Here's an example of using obtain for your original use case:

theorem List.ne_nil_iff_exists {α : Type*} {xs : List α} : xs  []   a as, xs = a :: as := by
  cases xs <;> simp

theorem List.length_pos_iff_exists {α : Type*} {xs : List α} :
    0 < xs.length   a as, xs = a :: as := by
  rw [List.length_pos, List.ne_nil_iff_exists]

example (l : List Nat) (h : 0 < l.length) : l = l.head! :: l.tail := by
  obtain x, xs, rfl := List.length_pos_iff_exists.mp h
  /-
  x : ℕ
  xs : List ℕ
  h : 0 < List.length (x :: xs)
  ⊢ x :: xs = List.head! (x :: xs) :: List.tail (x :: xs)
  -/

That's one way these lemmas could be phrased, as lemmas that conclude in a nested existential that ends in an equality. Another way could be using lemmas that are more like eliminators.

Thomas Murrills (Nov 23 2023 at 00:48):

Nice! (I am ofc specifically curious about tagging lemmas for automatic use and having "nice" syntax (i.e. we're destructuring l, not the ), but this encourages the notion that obtain can be a big part of the solution, one way or another.)

Thomas Murrills (Nov 23 2023 at 00:49):

The existential phrasing was the one I had in mind for these lemmas; but I'm curious, what would an eliminator-style one look like?

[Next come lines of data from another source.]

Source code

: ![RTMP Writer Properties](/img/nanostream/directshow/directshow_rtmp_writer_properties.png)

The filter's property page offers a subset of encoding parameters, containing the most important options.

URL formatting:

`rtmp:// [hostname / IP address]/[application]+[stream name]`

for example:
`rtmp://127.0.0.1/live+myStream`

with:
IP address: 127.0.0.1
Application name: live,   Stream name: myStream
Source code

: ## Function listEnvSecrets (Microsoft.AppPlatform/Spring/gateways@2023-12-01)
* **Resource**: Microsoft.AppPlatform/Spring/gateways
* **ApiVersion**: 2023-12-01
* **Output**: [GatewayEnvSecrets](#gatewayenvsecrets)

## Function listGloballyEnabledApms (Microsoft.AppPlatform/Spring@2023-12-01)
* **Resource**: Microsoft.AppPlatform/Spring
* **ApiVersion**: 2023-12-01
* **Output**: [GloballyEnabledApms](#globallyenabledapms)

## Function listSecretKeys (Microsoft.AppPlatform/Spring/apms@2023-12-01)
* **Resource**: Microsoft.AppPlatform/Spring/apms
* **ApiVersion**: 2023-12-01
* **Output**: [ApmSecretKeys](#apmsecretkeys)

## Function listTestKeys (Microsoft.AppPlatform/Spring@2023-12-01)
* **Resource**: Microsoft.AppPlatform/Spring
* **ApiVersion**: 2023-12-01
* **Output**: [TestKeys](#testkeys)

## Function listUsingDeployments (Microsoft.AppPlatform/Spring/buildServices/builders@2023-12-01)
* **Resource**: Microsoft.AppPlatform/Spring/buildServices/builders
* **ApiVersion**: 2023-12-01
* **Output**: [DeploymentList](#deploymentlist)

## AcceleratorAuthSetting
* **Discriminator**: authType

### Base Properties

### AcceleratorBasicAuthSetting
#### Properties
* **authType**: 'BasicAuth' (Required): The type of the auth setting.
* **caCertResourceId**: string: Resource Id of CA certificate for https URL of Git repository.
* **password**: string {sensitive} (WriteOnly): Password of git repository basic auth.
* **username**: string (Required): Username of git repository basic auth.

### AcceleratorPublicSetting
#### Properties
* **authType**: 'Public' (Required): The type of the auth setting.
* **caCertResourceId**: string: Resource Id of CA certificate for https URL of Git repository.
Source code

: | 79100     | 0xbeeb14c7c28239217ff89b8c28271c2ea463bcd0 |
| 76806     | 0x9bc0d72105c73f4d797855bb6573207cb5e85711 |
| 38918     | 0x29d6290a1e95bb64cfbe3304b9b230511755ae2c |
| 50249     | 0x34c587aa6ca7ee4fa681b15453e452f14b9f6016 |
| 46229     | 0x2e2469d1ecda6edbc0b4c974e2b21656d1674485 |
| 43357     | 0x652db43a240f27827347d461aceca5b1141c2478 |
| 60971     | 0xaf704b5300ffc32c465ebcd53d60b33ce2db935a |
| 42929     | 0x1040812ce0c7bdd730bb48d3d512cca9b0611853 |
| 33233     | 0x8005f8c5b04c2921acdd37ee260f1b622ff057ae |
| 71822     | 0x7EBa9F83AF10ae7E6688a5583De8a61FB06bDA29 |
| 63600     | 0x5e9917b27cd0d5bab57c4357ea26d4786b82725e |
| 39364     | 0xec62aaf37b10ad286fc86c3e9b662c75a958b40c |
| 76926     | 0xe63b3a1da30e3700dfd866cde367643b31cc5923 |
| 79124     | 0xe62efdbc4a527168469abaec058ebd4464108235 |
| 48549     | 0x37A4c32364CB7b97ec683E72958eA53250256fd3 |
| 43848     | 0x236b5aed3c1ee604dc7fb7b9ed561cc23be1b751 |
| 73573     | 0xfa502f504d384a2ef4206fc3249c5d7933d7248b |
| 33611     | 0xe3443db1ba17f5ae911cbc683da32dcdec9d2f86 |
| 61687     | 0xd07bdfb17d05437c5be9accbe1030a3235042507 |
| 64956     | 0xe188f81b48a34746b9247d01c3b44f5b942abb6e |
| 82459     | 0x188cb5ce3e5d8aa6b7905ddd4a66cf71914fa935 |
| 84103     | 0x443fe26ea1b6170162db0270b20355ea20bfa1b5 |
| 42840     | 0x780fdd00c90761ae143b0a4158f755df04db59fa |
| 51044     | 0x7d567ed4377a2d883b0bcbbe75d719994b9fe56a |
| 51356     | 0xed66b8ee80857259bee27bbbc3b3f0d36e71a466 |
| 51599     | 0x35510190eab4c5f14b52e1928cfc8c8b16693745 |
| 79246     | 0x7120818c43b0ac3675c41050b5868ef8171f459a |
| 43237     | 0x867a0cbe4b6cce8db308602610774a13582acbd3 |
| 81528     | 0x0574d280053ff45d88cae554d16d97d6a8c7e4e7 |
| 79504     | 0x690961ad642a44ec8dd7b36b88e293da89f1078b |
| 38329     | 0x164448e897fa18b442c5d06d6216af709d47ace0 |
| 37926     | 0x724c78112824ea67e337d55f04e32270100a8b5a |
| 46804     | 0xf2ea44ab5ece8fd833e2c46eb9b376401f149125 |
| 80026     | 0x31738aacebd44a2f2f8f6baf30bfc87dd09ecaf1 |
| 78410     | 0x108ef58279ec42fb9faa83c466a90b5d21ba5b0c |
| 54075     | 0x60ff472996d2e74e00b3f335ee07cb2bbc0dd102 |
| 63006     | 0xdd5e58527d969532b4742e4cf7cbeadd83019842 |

Kyle Miller (Nov 23 2023 at 00:55):

The elab_as_elim here is just to get refine to calculate the motive argument. Otherwise you tend to have to pass one in yourself explicitly.

@[elab_as_elim]
theorem List.length_pos_elim {α : Type*} {motive : List α  Sort*}
    {xs : List α} (h : 0 < xs.length) (cons :  a as, motive (a :: as)) : motive xs :=
  match xs with
  | [] => by simp at h
  | x :: xs => cons x xs

example (l : List Nat) (h : 0 < l.length) {p : List Nat  Prop} (h' : p l) :
    l = l.head! :: l.tail := by
  revert h'
  refine List.length_pos_elim h ?_
  intro x xs h'
  /-
  l : List ℕ
  h : 0 < List.length l
  p : List ℕ → Prop
  x : ℕ
  xs : List ℕ
  h' : p (x :: xs)
  ⊢ x :: xs = List.head! (x :: xs) :: List.tail (x :: xs)
  -/

Kyle Miller (Nov 23 2023 at 00:56):

The whole "rewriting everywhere" is an illusion. The way it works (even in obtain) is you revert everything that can be rewritten, you compute a motive that cuts out the thing being "rewritten", and then you pass that motive to the eliminator.

Kyle Miller (Nov 23 2023 at 00:56):

The a :: as in the theorem is what gets pasted in.

Kyle Miller (Nov 23 2023 at 00:56):

I guess that theorem should be a def, oops.

Kyle Miller (Nov 23 2023 at 00:58):

I think this could be likened to a continuation passing style version of the one that returns an existential. Though doing obtain on the existential is just deferring to the Exists and Eq eliminators.